* Instructions to follow
Would you find each line in the entries below with the string "Table" and copy it?

* Data in this exercise
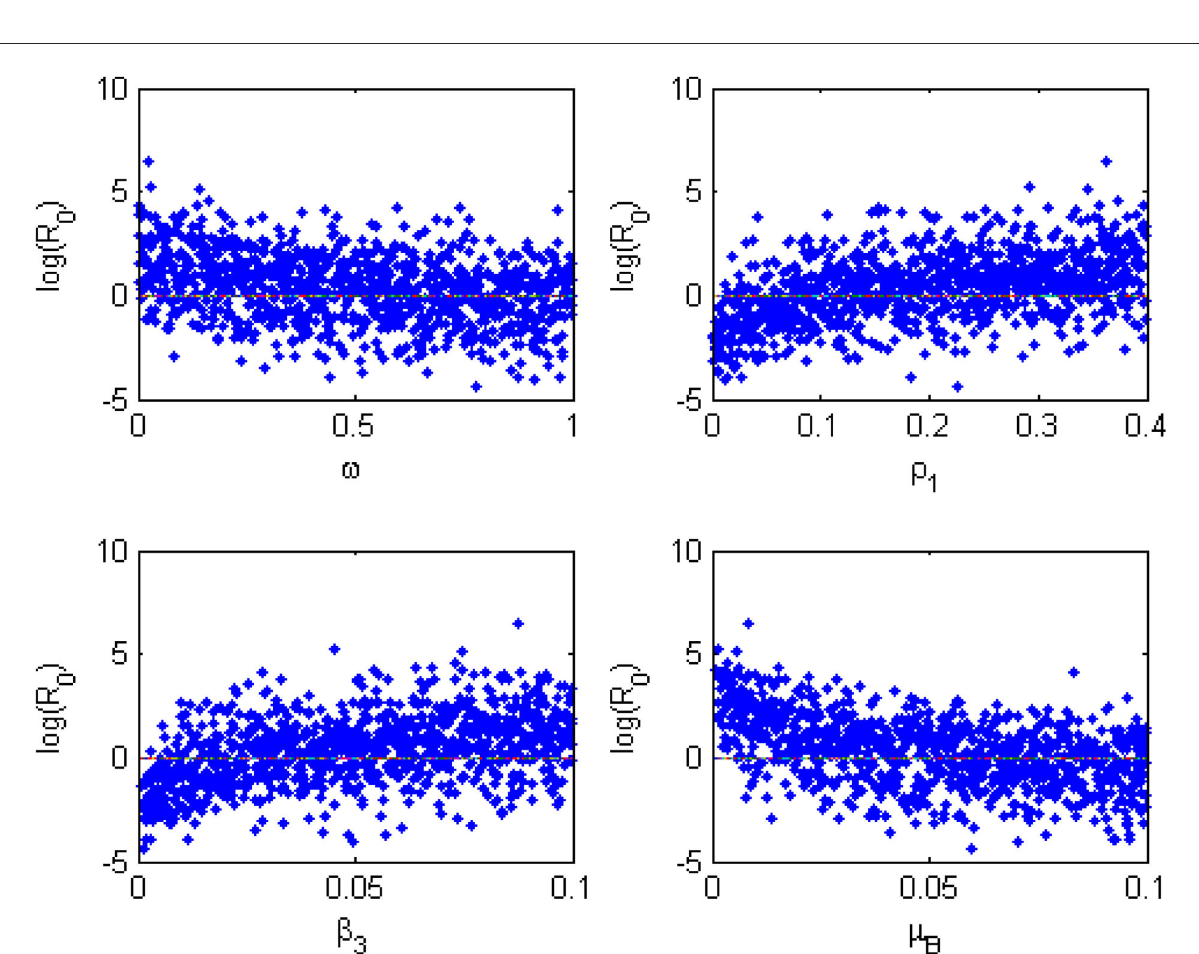
FIGURE5 Monte Carlo simulations for the most sensitive parameters of the model generated using the parameter values in Table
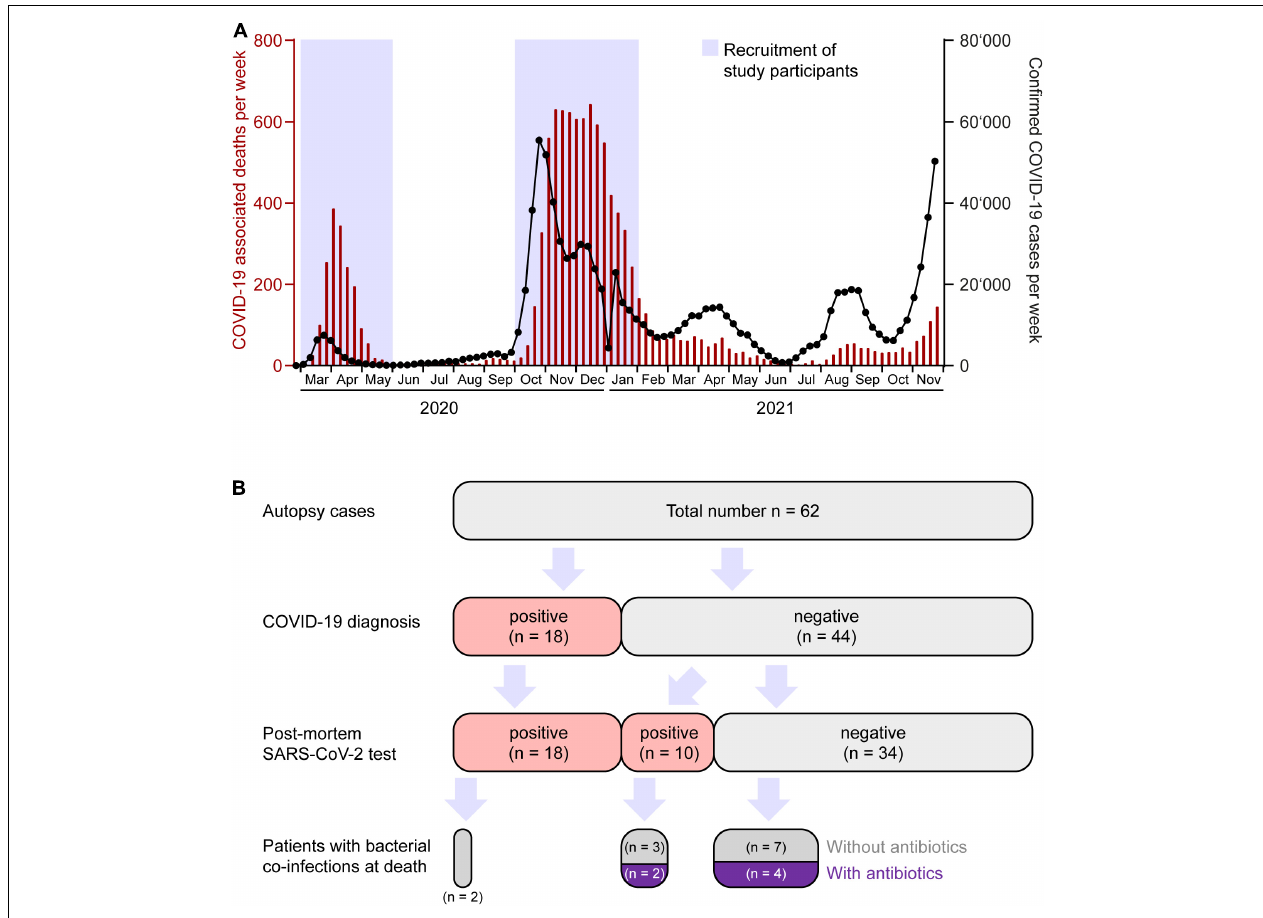
FIGURE 1 | Coronavirus disease 2019 (COVID-19) epidemiology and stratification of patients. (A) Weekly numbers of COVID-19 cases (black interconnected dots, right axis) and deaths (red bars, left axis) in Switzerland from March 2020 until November 2021. Blue boxes represent time windows for collection of consecutive autopsies. Source of data: Bundesamt für Gesundheit (BAG) Switzerland, December 12, 2021. (B) Partition of autopsy cohort according to COVID-19 diagnosis, SARS-CoV-2 infection, co-infection, and antibacterial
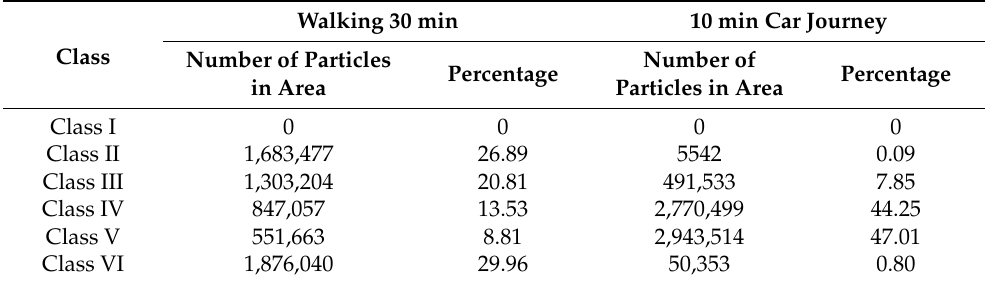
Table 7. Equity level statistics for overall area with walking 30 min and driving 10 min by car.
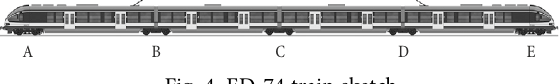
Set of accelerometers and temperature sensors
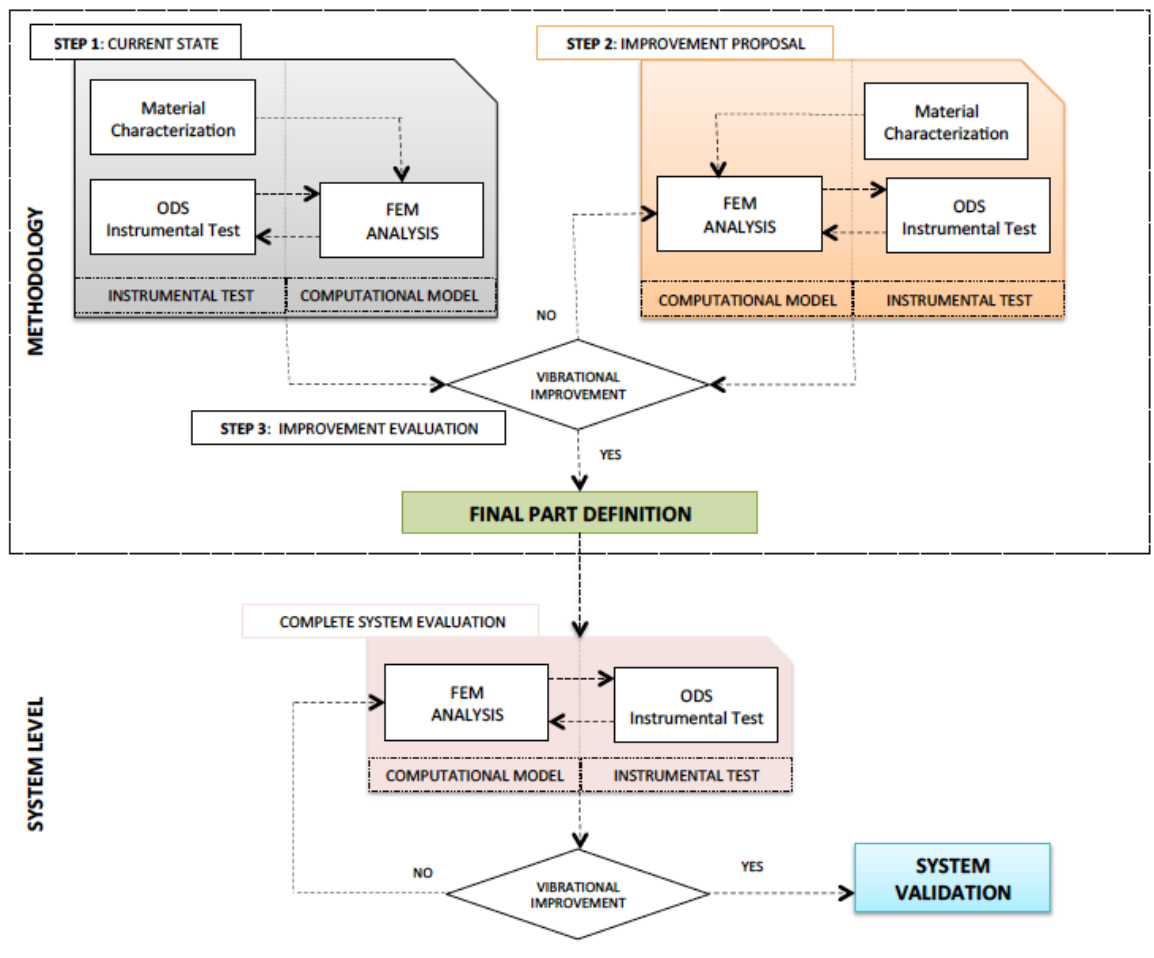
Figure 1. Hybrid approach to improve vibrational behavior of structural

* Output for this task
FIGURE5 Monte Carlo simulations for the most sensitive parameters of the model generated using the parameter values in Table
Table 7. Equity level statistics for overall area with walking 30 min and driving 10 min by car.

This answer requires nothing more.